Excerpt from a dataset
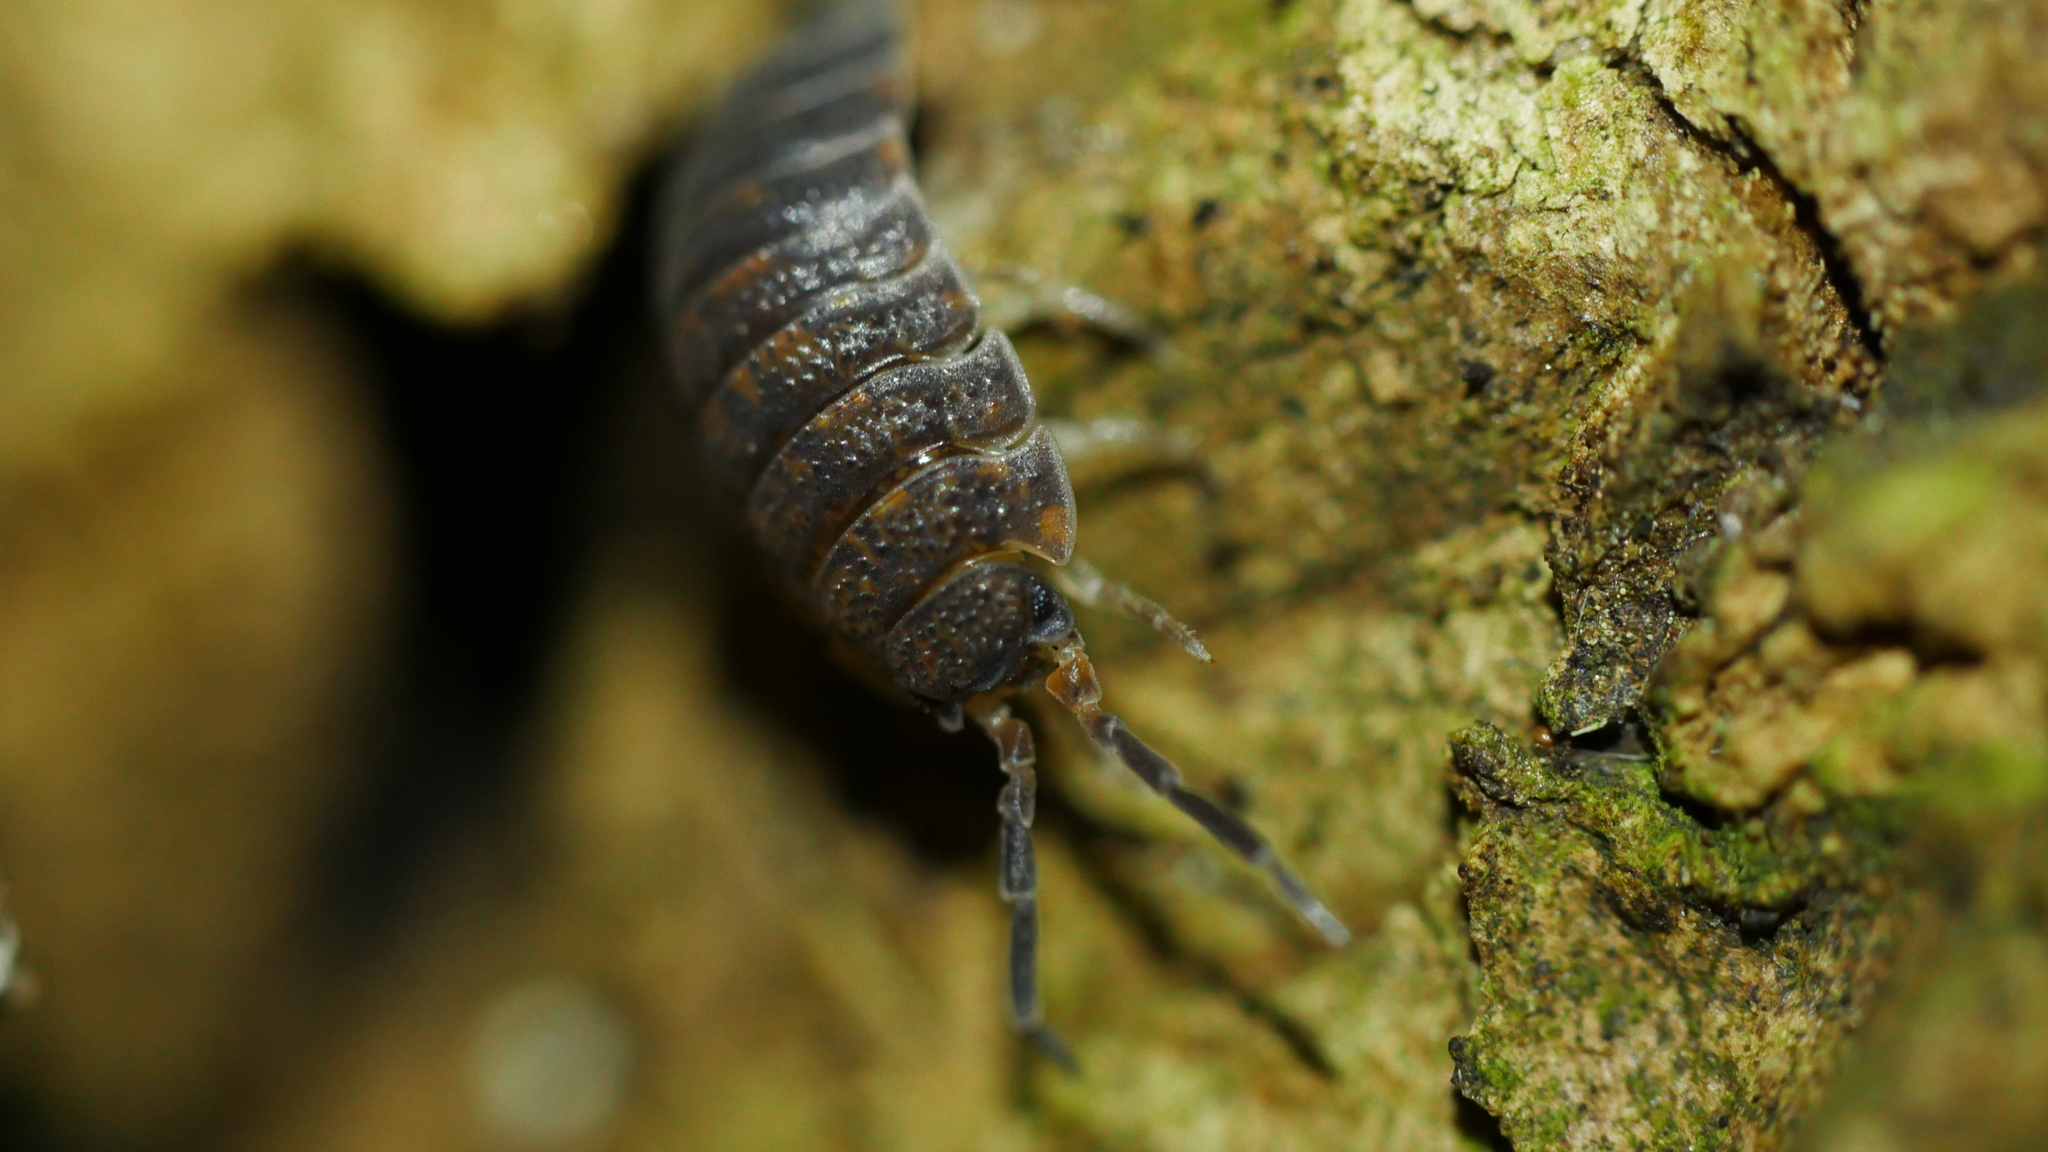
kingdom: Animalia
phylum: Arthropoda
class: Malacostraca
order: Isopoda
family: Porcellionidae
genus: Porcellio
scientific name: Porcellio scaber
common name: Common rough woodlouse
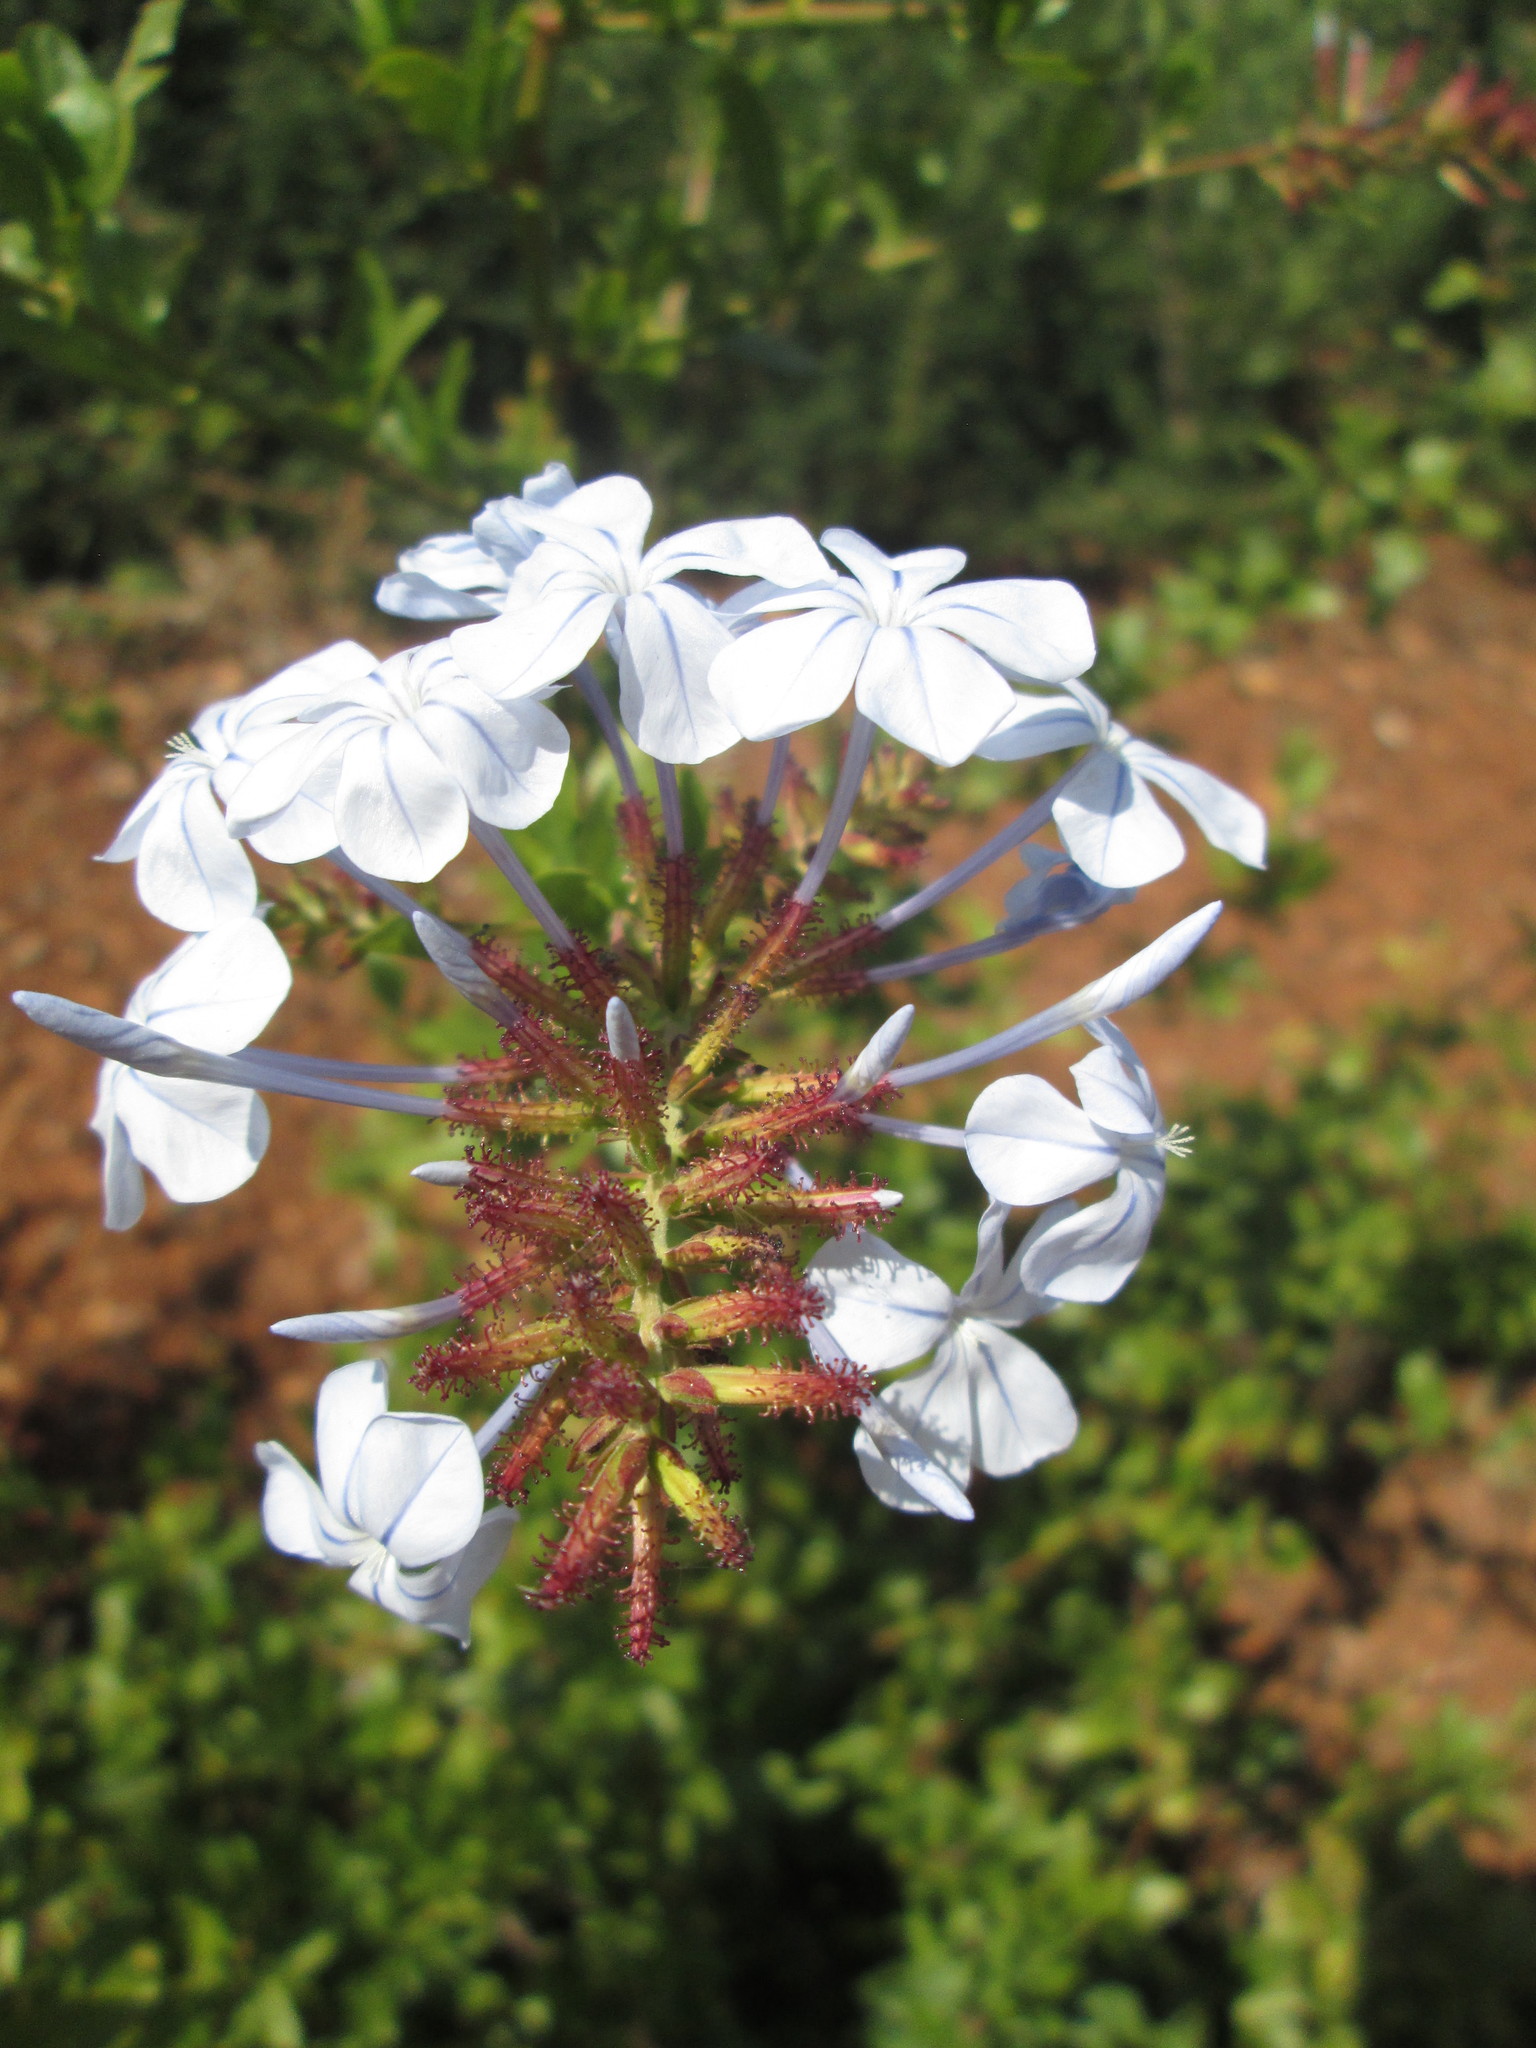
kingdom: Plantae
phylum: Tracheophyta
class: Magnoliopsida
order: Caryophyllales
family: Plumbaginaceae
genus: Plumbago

■ **What needs to be done**
Convert all of the material above into a two-column CSV with the headers rank and name. Give one row for each labeled line, putting each value in its own quoted field with any line breaks replaced by spaces, and leave out the pictures.

■ **Correct result**
rank,name
"kingdom:","Animalia"
"phylum:","Arthropoda"
"class:","Malacostraca"
"order:","Isopoda"
"family:","Porcellionidae"
"genus:","Porcellio"
"scientific name:","Porcellio scaber"
"common name:","Common rough woodlouse"
"kingdom:","Plantae"
"phylum:","Tracheophyta"
"class:","Magnoliopsida"
"order:","Caryophyllales"
"family:","Plumbaginaceae"
"genus:","Plumbago"